Creating ground truth images for classifier validation

Hi all,

I’m looking to create some ground truth images to help validate my pipelines. I’m wondering the best way to do it. I have tried CellProfiler IdentifyObjectsManually module, but it’s a little cumbersome. I also see this method here:

Annotating images with CellProfiler and GIMP

Not tried that yet though. Does anyone have any suggestions of ways they like to do this? I have a 2D co-culture system of two different cell types, and a couple of channels per image. Any recommendations on the number of cells to annotate/number of images to annotate would also be helpful!



A different approach is to create synthetic images. CytoPacq offers a framework for that:

Of course this simulation is limited by the available phantoms and models.


We used the GIMP method you linked to create ground truth for hundreds of nuclei for the 2018 Data Science Bowl, as well as the ground truth for our CellProfiler 3 paper, so we certainly think it’s useful, but any and all ground truth creation is going to be tedious.

If you have a CellProfiler pipeline that does a reasonably good job by eye of finding your objects of interest, you could also run it then correct errors with EditObjectsManually rather than using IdentifyObjectsManually to identify all objects from scratch.

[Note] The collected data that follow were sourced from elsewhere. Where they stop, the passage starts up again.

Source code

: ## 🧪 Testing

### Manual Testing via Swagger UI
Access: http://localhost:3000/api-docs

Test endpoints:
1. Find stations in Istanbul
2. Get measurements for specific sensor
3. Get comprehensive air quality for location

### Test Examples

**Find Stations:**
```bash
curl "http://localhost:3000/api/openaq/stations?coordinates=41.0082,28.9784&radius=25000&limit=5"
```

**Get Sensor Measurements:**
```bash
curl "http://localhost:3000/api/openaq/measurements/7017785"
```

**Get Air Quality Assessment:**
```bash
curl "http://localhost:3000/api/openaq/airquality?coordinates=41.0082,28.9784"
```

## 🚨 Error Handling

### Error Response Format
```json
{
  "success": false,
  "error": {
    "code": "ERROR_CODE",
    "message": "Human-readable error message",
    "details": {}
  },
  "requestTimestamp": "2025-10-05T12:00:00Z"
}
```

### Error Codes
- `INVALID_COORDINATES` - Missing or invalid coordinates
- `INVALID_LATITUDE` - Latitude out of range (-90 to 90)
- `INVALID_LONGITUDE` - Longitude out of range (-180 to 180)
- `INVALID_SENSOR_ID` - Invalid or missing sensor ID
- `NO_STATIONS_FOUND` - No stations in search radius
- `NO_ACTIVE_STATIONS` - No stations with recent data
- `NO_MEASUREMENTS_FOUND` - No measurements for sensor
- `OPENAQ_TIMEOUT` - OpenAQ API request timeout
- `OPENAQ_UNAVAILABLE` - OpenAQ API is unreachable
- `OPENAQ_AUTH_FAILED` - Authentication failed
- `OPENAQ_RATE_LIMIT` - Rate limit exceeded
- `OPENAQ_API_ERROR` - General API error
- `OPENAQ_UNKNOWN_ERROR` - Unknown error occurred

Finally, if you truly only care about classification accuracy, not segmentation accuracy, you needn’t worry super accurately about capturing cell borders; even one or a few pixels inside each cell should be sufficient, which should be MUCH faster. For that, you could use GIMP, but also LabelBox, LabelMe, or any other online ground truth annotation tool (I don’t have particular favorites or affiliations in these arenas).


Amazing, thanks Beth!


Have you looked into QuPath to help with detection and annotation? I’ve had a lot of good experiences using QuPath for my fluorescence images.

Here is my workflow (in ZEN Blue)

  • use normal thresholding or pixel classification and binary postprocessing to first get a “rough” binary mask of the objects your are interested in
  • manually edit the resulting binary masks with cut or brush or … tools
  • export all mask images as PNGs (or whatever)
  • use the results as GT fo training your networks etc.

Thanks for the suggestions everyone!

At the moment I’ve decided to use automatic segmentation with CP then manually curate the output to create the GT. Seems to be working pretty quickly.